The data:
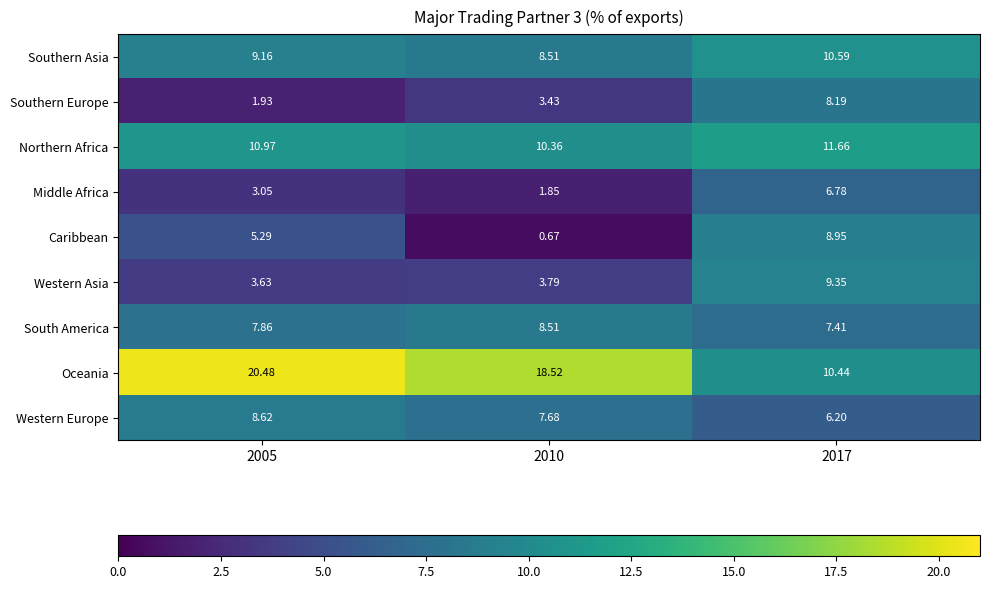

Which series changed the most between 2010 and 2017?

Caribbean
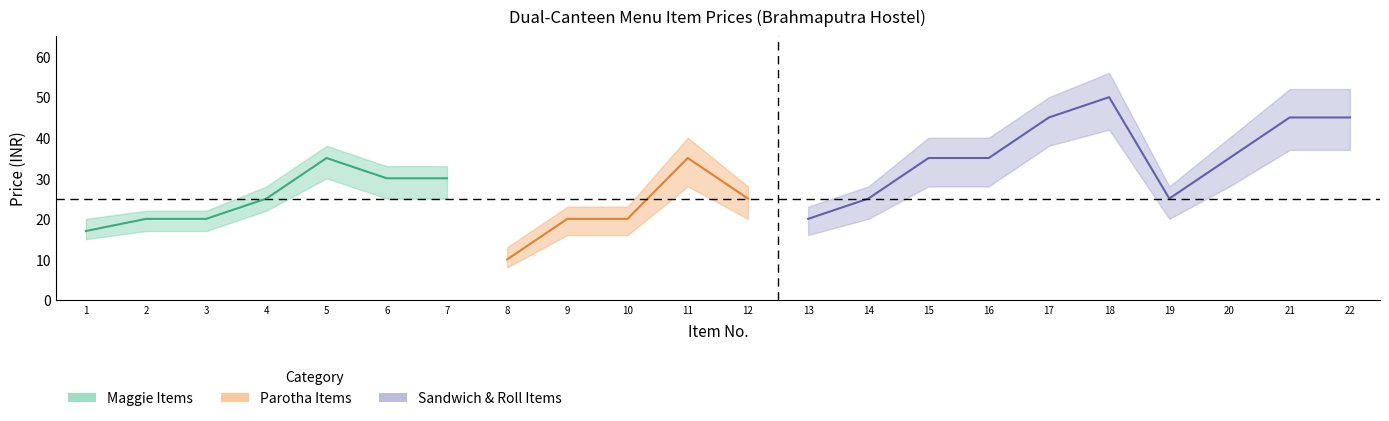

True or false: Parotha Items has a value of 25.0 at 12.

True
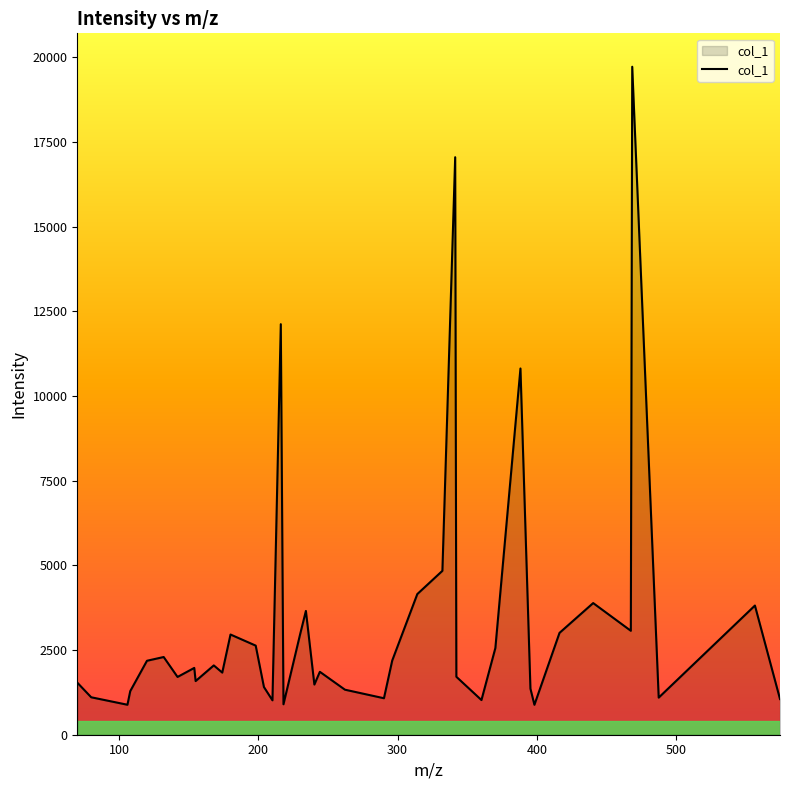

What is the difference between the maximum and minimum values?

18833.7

Exercise goal: Output these rows line for line, leaving out the pictures.

Finished task:
Which series changed the most between 2010 and 2017?

Caribbean

True or false: Parotha Items has a value of 25.0 at 12.

True

What is the difference between the maximum and minimum values?

18833.7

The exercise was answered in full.